I arrived at the empty Sûreté just before midday. Bondougou’s office was a corner room on the first floor. He was sitting behind his desk with his tunic open, a white vest stretched taut across his belly. He had a very serious look on his face that said he couldn’t think of any reason why I should be coming to see him in his office ... except one.
‘Have you found him?’ he asked.
‘Not yet,’ I said, which ironed out a few creases in his forehead.
‘What can I do for you?’
‘I was hoping I could do something for you,’ I said. ‘Solve the problem you have with Marnier before I do Franconelli’s work.’
He was suddenly concerned and fascinated. His slit eyes bulged at what might be coming.
‘What’s that?’ he asked.
‘Franconelli’s work?’ I said, teasing him along. ‘I think you know.’
‘Yes,’ he said, resting his fingers on the edge of his desk, trying to find the right chord.
‘Marnier has close to a million dollars’ worth of gold he wants to sell.’
Bondougou’s eyebrows hopped over the stile. He didn’t know about that and it was very interesting to him.
‘What are you proposing?’ he asked.
‘I have a buyer for the gold.’
‘Here?’
‘In Nigeria,’ I said. ‘What I’m proposing is to bring my buyer and Marnier together to do the deal. The buyer pays and leaves with the gold. I satisfy Mr Franconelli’s requirements and we, you and I, split the money.’
Bondougou began playing with his nose, trying to remodel it into something more nose-like. He plugged his nostrils, should any of the large thoughts he was thinking want to escape down that route. He had one big knotty problem now. He’d said Marnier owed him money and I was ap
pearing to solve that problem, but he still had to do that schoolgirl deal. If his greed won out, which I knew it would, he’d have to do the schoolgirl deal before the gold deal. He was already having trouble moving Marnier along but now there was this other huge incentive. It was good to see the extra pressure on the man, the weight of his greed pressing down on his chest.
‘How are you going to make contact with him?’

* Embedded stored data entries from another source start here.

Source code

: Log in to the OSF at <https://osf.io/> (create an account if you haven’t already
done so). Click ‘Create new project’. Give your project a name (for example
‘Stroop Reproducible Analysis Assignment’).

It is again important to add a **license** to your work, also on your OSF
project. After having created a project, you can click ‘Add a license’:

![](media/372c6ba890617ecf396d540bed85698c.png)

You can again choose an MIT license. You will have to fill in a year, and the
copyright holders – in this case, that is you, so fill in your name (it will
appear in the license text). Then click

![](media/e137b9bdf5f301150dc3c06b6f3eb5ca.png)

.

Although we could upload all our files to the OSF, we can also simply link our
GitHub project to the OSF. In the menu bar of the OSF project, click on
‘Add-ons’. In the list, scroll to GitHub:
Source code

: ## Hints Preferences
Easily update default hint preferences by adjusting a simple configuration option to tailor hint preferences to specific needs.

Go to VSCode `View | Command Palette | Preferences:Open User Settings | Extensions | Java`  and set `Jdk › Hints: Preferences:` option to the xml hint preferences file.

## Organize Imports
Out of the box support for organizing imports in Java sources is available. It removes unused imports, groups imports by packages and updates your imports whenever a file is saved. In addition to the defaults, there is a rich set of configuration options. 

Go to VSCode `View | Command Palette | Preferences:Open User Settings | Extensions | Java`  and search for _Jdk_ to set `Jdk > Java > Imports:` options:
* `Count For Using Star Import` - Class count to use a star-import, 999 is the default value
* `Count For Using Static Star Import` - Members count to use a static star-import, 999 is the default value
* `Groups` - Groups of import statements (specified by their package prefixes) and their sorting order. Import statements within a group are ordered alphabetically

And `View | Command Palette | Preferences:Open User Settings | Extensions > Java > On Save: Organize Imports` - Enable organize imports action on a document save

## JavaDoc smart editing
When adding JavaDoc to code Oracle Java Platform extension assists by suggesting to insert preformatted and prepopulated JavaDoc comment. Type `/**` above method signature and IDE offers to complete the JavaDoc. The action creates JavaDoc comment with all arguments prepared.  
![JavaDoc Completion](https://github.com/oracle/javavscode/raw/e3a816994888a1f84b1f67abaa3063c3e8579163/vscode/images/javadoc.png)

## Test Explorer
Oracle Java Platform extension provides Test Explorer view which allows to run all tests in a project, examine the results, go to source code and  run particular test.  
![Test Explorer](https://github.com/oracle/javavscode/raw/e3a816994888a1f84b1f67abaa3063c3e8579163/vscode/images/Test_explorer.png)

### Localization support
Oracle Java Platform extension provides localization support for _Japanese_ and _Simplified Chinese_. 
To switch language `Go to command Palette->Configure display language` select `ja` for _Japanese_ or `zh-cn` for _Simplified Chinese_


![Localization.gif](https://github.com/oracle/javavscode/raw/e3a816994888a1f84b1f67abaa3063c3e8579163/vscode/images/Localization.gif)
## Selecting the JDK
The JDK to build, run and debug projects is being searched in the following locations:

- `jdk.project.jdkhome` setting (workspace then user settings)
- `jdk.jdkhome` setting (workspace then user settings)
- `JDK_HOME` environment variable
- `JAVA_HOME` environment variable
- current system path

‘I’ll call him on his mobile,’ I said. ‘I talk to him every day. I just don’t know where he is.’
‘Don’t talk to him about this yet. I have to think about this. I’ll call you.’
I knew we were on our way because Bondougou stood and offered me his hand to shake. I took it and he grinned at me, pleased to have found the rich seam of my corruption.
I bought more Red Label on the way back home. The heat was dreadful, the town dead on its feet. Distant clouds boiled and towered, preparing for rain. I shot back a couple of drinks as soon as I got in to take the edge off my brain. I slept until the rain crashing on the roof woke me. I lay in bed and watched the rain pouring down the windows, watched the late afternoon turn to night. The rain moved off. The streetlights snapped on. I got up and sat amongst the floor cushions in the dark with the Red Label in my lap. A car stopped outside. A door slammed. The gate creaked open. Footsteps on the stairs. I knew them. Only high heels could make that noise. She knocked. I didn’t say anything. She tried the door. It was open. She came in, shut the door behind her and got used to the streetlit darkness.
‘What are you doing sitting in the dark?’
‘What are you doing breaking into my house?’
‘The door was open. I thought you might be in. You look as if you need company.’
‘If you want soda with your whisky, there isn’t any ... just Possotomé.’
She wiggled into the kitchen. The black sheath getting another outing.
‘What was it like in that African jail? You didn’t say.’
I didn’t answer. She came back in with a glass and the water. She poured her drink and sat on the corner of the sofa nearest to me with her knees pressed together. She leaned over and clinked glasses with me, made eye contact.